2. If Z(s) is positive-real it is realisable by a network having as components passive (positive) R, C, L, and ideal transformers T.

Brune is also responsible for the Brune test for determining the permissibility of interconnecting two-port networks.

== Legacy ==
For his work, Brune is recognized as one of those who laid the foundation of network analysis by means of mathematics.
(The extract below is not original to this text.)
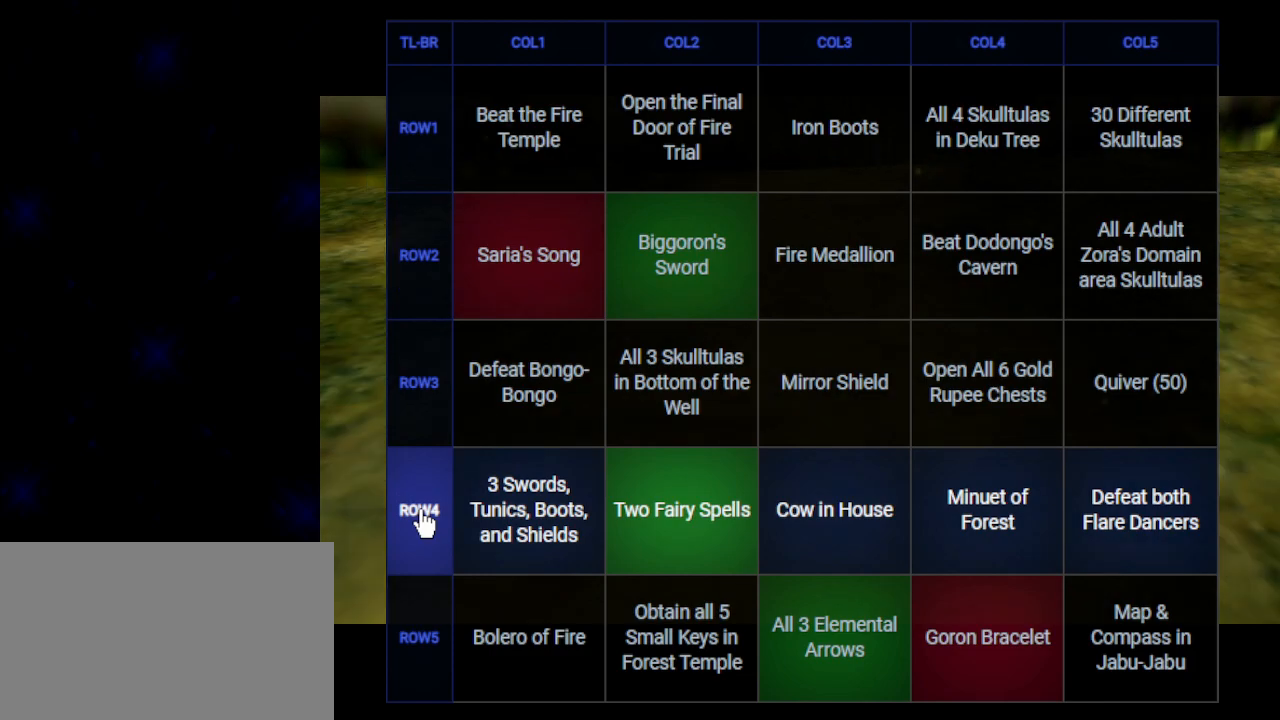
{"buttons": ["B"], "left_stick": "center", "right_stick": "center", "events": []}
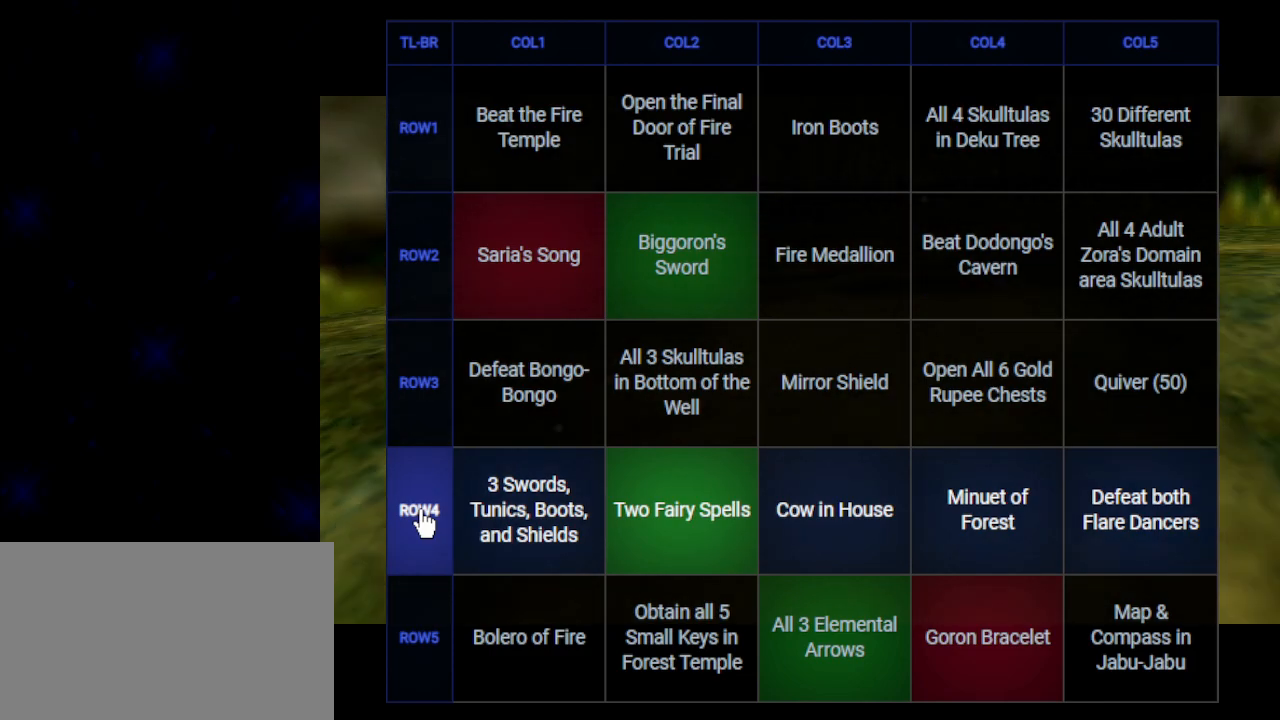
{"buttons": ["B"], "left_stick": "center", "right_stick": "center", "events": []}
For instance, American computer scientist Ernst Guillemin dedicated his book Synthesis of Passive Network to Brune, describing him with these words: "In my opinion the one primarily responsible for establishing a very broad and mathematically rigorous basis for realization theory generally was Otto Brune."

== Bibliography ==
- Cauer, E.; Mathis, W.; Pauli, R., "Life and Work of Wilhelm Cauer (1900–1945)", Proceedings of the Fourteenth International Symposium of Mathematical Theory of Networks and Systems (MTNS2000), Perpignan, June 2000.
- Chen, Wai-Kai, Active Filters: Theory and Implementation, Wiley, 1986 ISBN 047182352X.
- Brune, O., "Synthesis of a finite two-terminal network whose driving-point impedance is a prescribed function of frequency", Doctoral thesis, 5 May 1931a, republished in, MIT Journal of Mathematics and Physics, vol. 10, pp. 191–236, 1931b.
- Brune O., "Equivalent Electrical Networks", Physical Review, vol. 38, pp. 1783–1783, 1931c.
- Galkowski, Krzysztof; Wood, Jeff David, Multidimensional Signals, Circuits and Systems, Taylor & Francis, 2001 ISBN 0415253632.
- Horrocks, D. H.; Nightingale, C., "The compatibility of n-ports in parallel", International Journal of Circuit Theory and Applications, vol. 4, pp. 81–85, January 1976.
- Seising, Rudolf, Die Fuzzifizierung der Systeme, Franz Steiner Verlag, 2005 ISBN 3515087680
- Seising, Rudolf, The Fuzzification of Systems: The Genesis of Fuzzy Set Theory and its Initial Applications – Developments up to the 1970s Springer, 2007 ISBN 9783540717942.
- Wildes, Karl L.; Lindgren, Nilo A., A century of electrical engineering and computer science at MIT, 1882-1982, MIT Press, 1985 ISBN 0-262-23119-0.
- Willems, Jan; Hara, Shinji; Ohta, Yoshito; Fujioka, Hisaya, Perspectives in Mathematical System Theory, Control, and Signal Processing, Springer, 2010 ISBN 9783540939177.